When the Obama administration was deciding how to deal with the Elizabeth Warren question, they faced a lot of competing pressures. Progressives had become invested in Warren's appointment to the Consumer Financial Protection Bureau, an agency that exists because it was Warren's idea in the first place. Banks and Republicans, on the other hand, don't much like Warren, so there would be a fight over her appointment. And the White House obviously wasn't sure it wanted to have that fight.
You can argue with the conclusion it came to -- making Warren an "assistant to the president," so she can oversee the establishment of the agency, while putting off the question of who will ultimately lead it for another day. But what's so remarkable is that there was even any question about whether, politically speaking, they should pick this fight with the other side.
Because it should have been a no-brainer. Here you have a brilliant, folksy, compelling, charismatic figure, whose nomination would be controversial because she might be too tough on the big banks. And the Republicans were going to take the banks' side. Right now, the big banks are about as popular as cancer. And you aren't going to see Republicans oppose the administration's nominee to head the National Cancer Institute because he might be too tough on cancer. So why wouldn't Democrats want to have an argument about which side thinks it's not a problem that credit-card contracts are now 30 pages of hidden fees and confusing tricks?
But here's what's really crazy: the White House wasn't completely wrong. Yes, having a controversy over a Republican filibuster of Warren's nomination would have given them the opportunity to sharpen the distinction between the two parties and demonstrate who's on the side of ordinary people. But in the end, there's a fair chance that all that would have gotten subsumed within a larger "Washington gridlock" narrative that only helps the GOP.

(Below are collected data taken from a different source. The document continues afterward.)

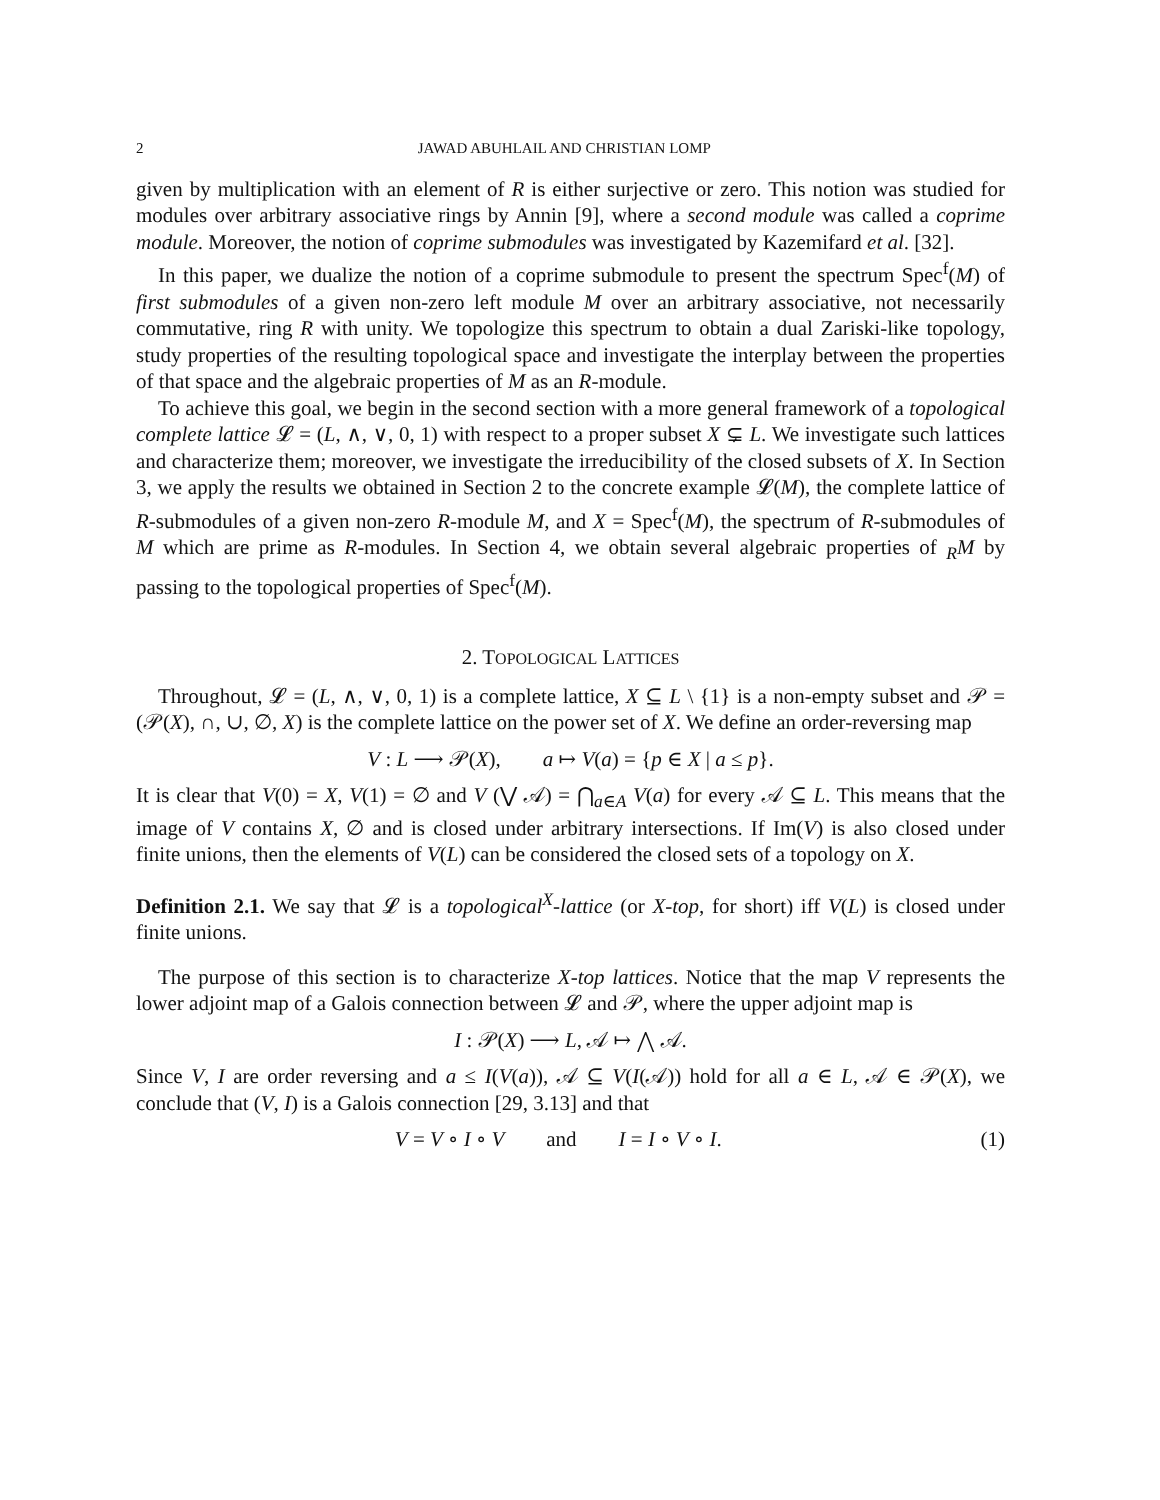2 JAWAD ABUHLAIL AND CHRISTIAN LOMP
given by multiplication with an element of R is either surjective or zero. This notion was studied for modules over arbitrary associative rings by Annin [9], where a second module was called a coprime module. Moreover, the notion of coprime submodules was investigated by Kazemifard et al. [32].
In this paper, we dualize the notion of a coprime submodule to present the spectrum Spec<sup>f</sup>(M) of first submodules of a given non-zero left module M over an arbitrary associative, not necessarily commutative, ring R with unity. We topologize this spectrum to obtain a dual Zariski-like topology, study properties of the resulting topological space and investigate the interplay between the properties of that space and the algebraic properties of M as an R-module.
To achieve this goal, we begin in the second section with a more general framework of a topological complete lattice 𝓛 = (L, ∧, ∨, 0, 1) with respect to a proper subset X ⊊ L. We investigate such lattices and characterize them; moreover, we investigate the irreducibility of the closed subsets of X. In Section 3, we apply the results we obtained in Section 2 to the concrete example 𝓛(M), the complete lattice of R-submodules of a given non-zero R-module M, and X = Spec<sup>f</sup>(M), the spectrum of R-submodules of M which are prime as R-modules. In Section 4, we obtain several algebraic properties of <sub>R</sub>M by passing to the topological properties of Spec<sup>f</sup>(M).
2. TOPOLOGICAL LATTICES
Throughout, 𝓛 = (L, ∧, ∨, 0, 1) is a complete lattice, X ⊆ L \ {1} is a non-empty subset and 𝒫 = (𝒫(X), ∩, ∪, ∅, X) is the complete lattice on the power set of X. We define an order-reversing map
V : L ⟶ 𝒫(X), a ↦ V(a) = {p ∈ X | a ≤ p}.
It is clear that V(0) = X, V(1) = ∅ and V (⋁ 𝒜) = ⋂<sub>a∈A</sub> V(a) for every 𝒜 ⊆ L. This means that the image of V contains X, ∅ and is closed under arbitrary intersections. If Im(V) is also closed under finite unions, then the elements of V(L) can be considered the closed sets of a topology on X.
Definition 2.1. We say that 𝓛 is a topological<sup>X</sup>-lattice (or X-top, for short) iff V(L) is closed under finite unions.
The purpose of this section is to characterize X-top lattices. Notice that the map V represents the lower adjoint map of a Galois connection between 𝓛 and 𝒫, where the upper adjoint map is
I : 𝒫(X) ⟶ L, 𝒜 ↦ ⋀ 𝒜.
Since V, I are order reversing and a ≤ I(V(a)), 𝒜 ⊆ V(I(𝒜)) hold for all a ∈ L, 𝒜 ∈ 𝒫(X), we conclude that (V, I) is a Galois connection [29, 3.13] and that
V = V ∘ I ∘ V and I = I ∘ V ∘ I. (1)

Republicans understand this very well. It's why they aren't afraid to go to the mat to protect incredibly unpopular tax cuts for the wealthy. They understand that the way it will be reported, and what most voters will hear, will be "Squabble squabble squabble taxes, squabble squabble squabble small business, squabble squabble squabble government." And that gives them the freedom to do what they want, even when what they want isn't very popular. On a certain level, you've got to hand it to them.